The study found that after a short session of high intensity interval training (HIIT), growth of colon cancer cells was reduced, and this also increased indicators of inflammation.
For a long time, the focus on exercise has been on the positive changes in the body that occur following a longer period of training. However, these findings suggest that the effects following a single session of HIIT, an exercise regime involving short, high energy bursts are also important.
The changes following HIIT suggest that repeated exposure to the acute effects of exercise may contribute to the fight against the cancer. These results reinforce the importance of doing regular exercise and maintaining a physically active lifestyle.

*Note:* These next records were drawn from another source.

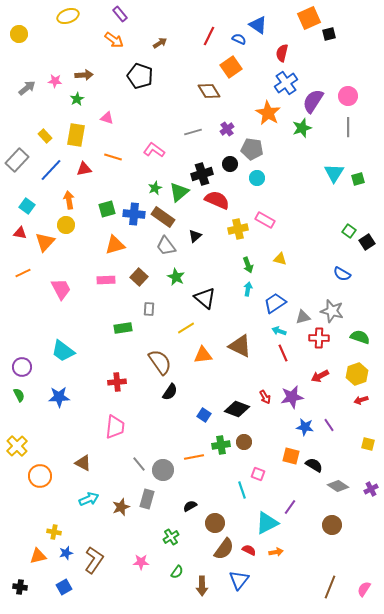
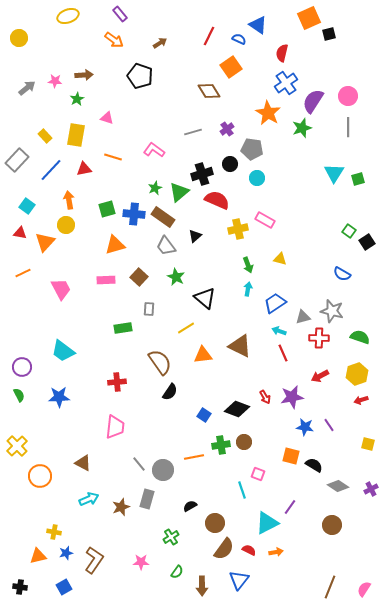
yellow circle at (19, 34): moved 4 px down
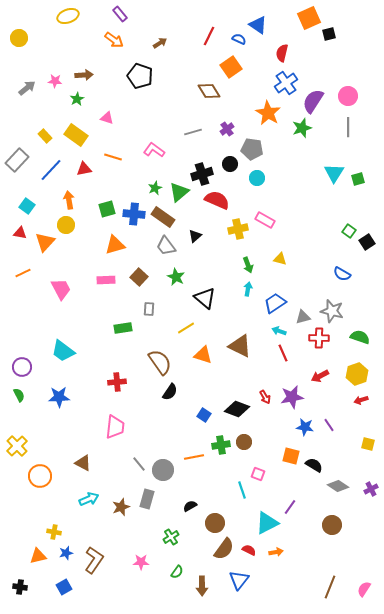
yellow rectangle at (76, 135): rotated 65 degrees counterclockwise
orange triangle at (203, 355): rotated 24 degrees clockwise
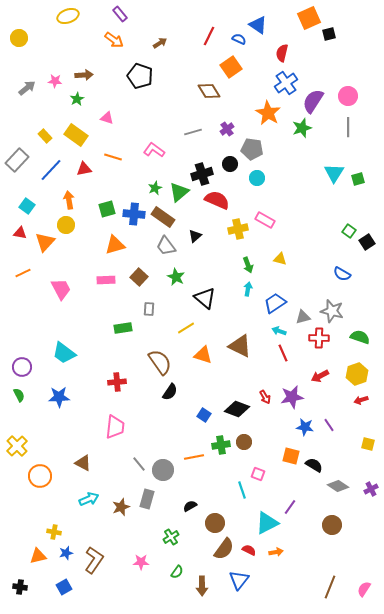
cyan trapezoid at (63, 351): moved 1 px right, 2 px down
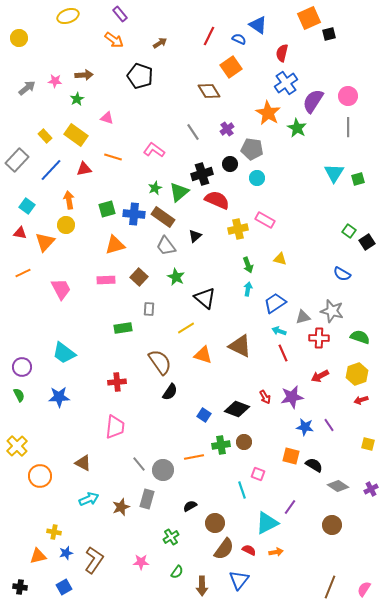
green star at (302, 128): moved 5 px left; rotated 24 degrees counterclockwise
gray line at (193, 132): rotated 72 degrees clockwise
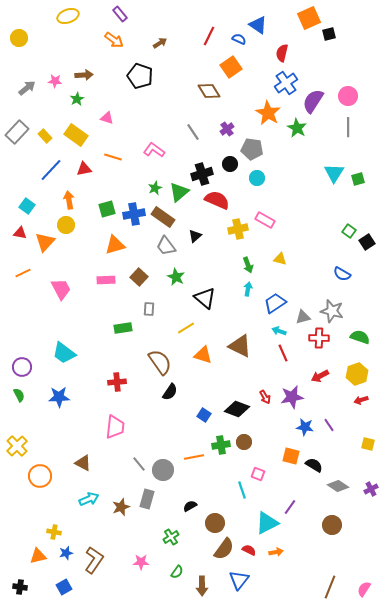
gray rectangle at (17, 160): moved 28 px up
blue cross at (134, 214): rotated 15 degrees counterclockwise
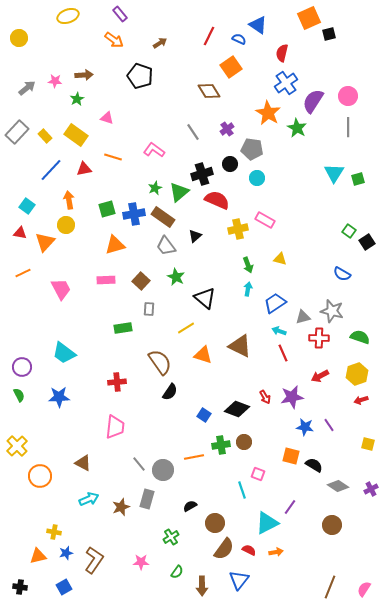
brown square at (139, 277): moved 2 px right, 4 px down
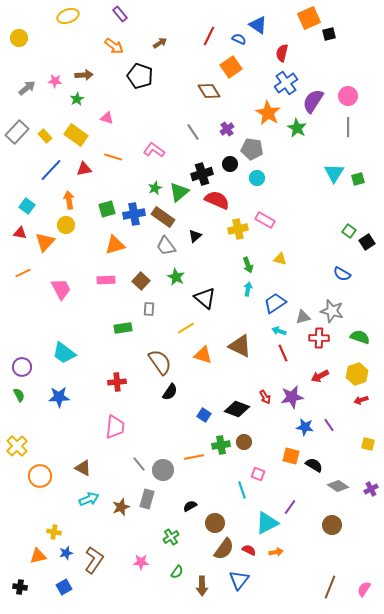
orange arrow at (114, 40): moved 6 px down
brown triangle at (83, 463): moved 5 px down
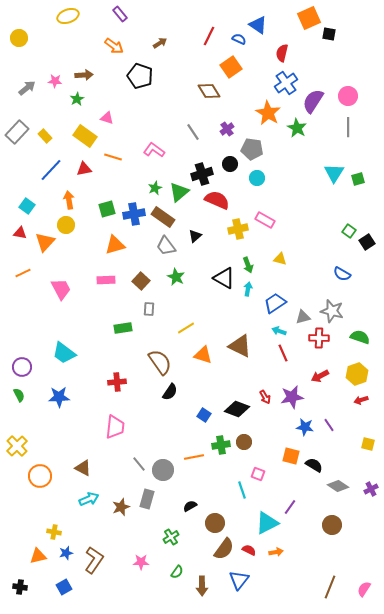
black square at (329, 34): rotated 24 degrees clockwise
yellow rectangle at (76, 135): moved 9 px right, 1 px down
black triangle at (205, 298): moved 19 px right, 20 px up; rotated 10 degrees counterclockwise
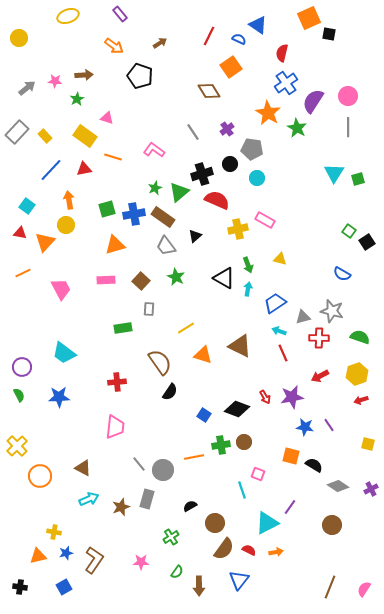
brown arrow at (202, 586): moved 3 px left
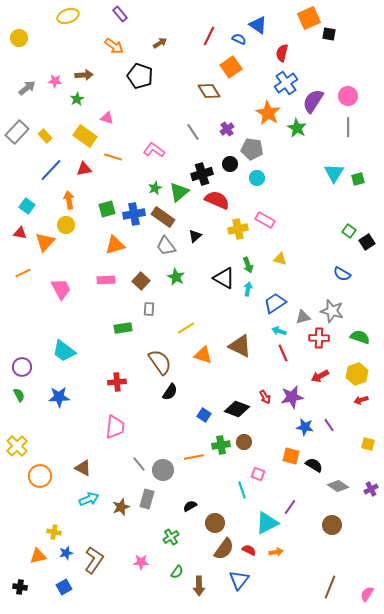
cyan trapezoid at (64, 353): moved 2 px up
pink semicircle at (364, 589): moved 3 px right, 5 px down
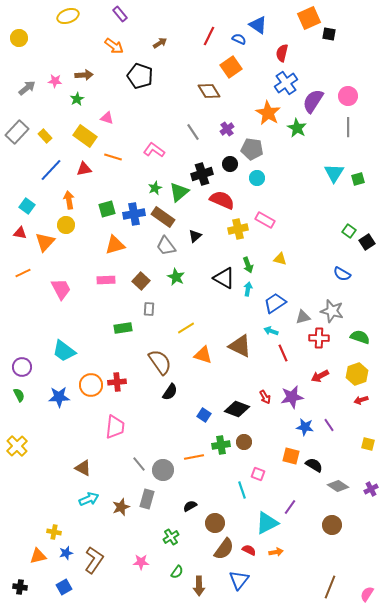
red semicircle at (217, 200): moved 5 px right
cyan arrow at (279, 331): moved 8 px left
orange circle at (40, 476): moved 51 px right, 91 px up
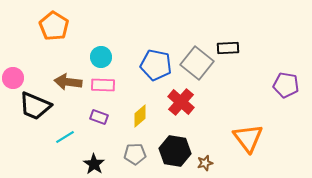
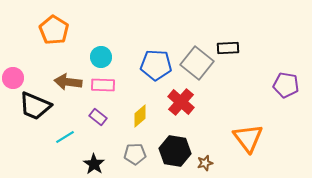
orange pentagon: moved 4 px down
blue pentagon: rotated 8 degrees counterclockwise
purple rectangle: moved 1 px left; rotated 18 degrees clockwise
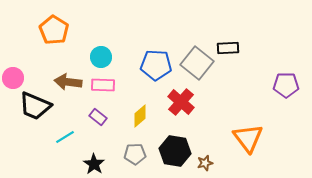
purple pentagon: rotated 10 degrees counterclockwise
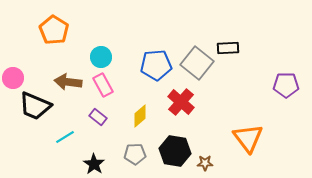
blue pentagon: rotated 8 degrees counterclockwise
pink rectangle: rotated 60 degrees clockwise
brown star: rotated 14 degrees clockwise
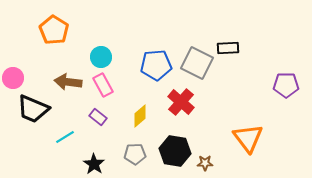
gray square: rotated 12 degrees counterclockwise
black trapezoid: moved 2 px left, 3 px down
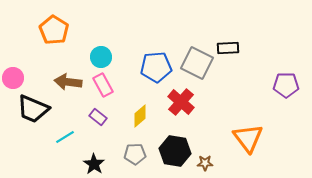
blue pentagon: moved 2 px down
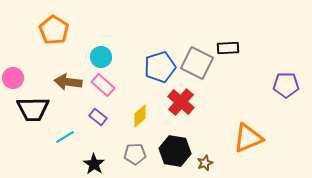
blue pentagon: moved 4 px right; rotated 12 degrees counterclockwise
pink rectangle: rotated 20 degrees counterclockwise
black trapezoid: rotated 24 degrees counterclockwise
orange triangle: rotated 44 degrees clockwise
brown star: rotated 21 degrees counterclockwise
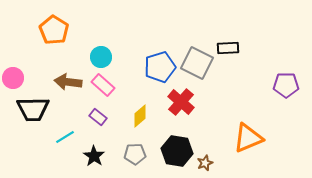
black hexagon: moved 2 px right
black star: moved 8 px up
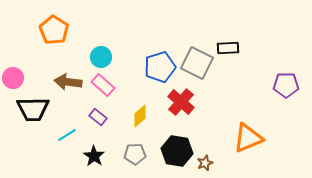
cyan line: moved 2 px right, 2 px up
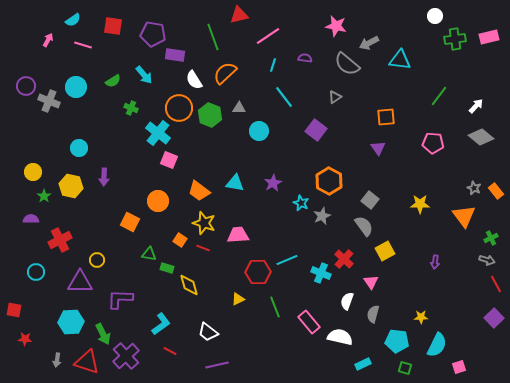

The study conducted by The University of Queensland in conjunction with the University of Waterloo, Ontario, involved colorectal cancer survivors completing either a single session of HIIT or 12 sessions over four weeks. Their blood samples were collected either immediately after the single session of exercise or at rest after four weeks of training, and were then analyzed to study the growth of colon cancer cells.
Importantly the method used to model the colon cancer cells in the laboratory is very different to how they grow in the human body, requiring future research to translate these findings into human tumors."We have shown that exercise may play a role in inhibiting the growth of colon cancer cells. After an acute bout of HIIT there were specific increases in inflammation immediately after exercise, which are hypothesized to be involved in reducing the number of cancer cells," said James Devin, lead author of the research. "This suggests that a physically active lifestyle may be important in tackling human colorectal tumors. We would now like to look at how these changes in growth occur and understand the mechanisms by which biomarkers in the blood can impact cell growth."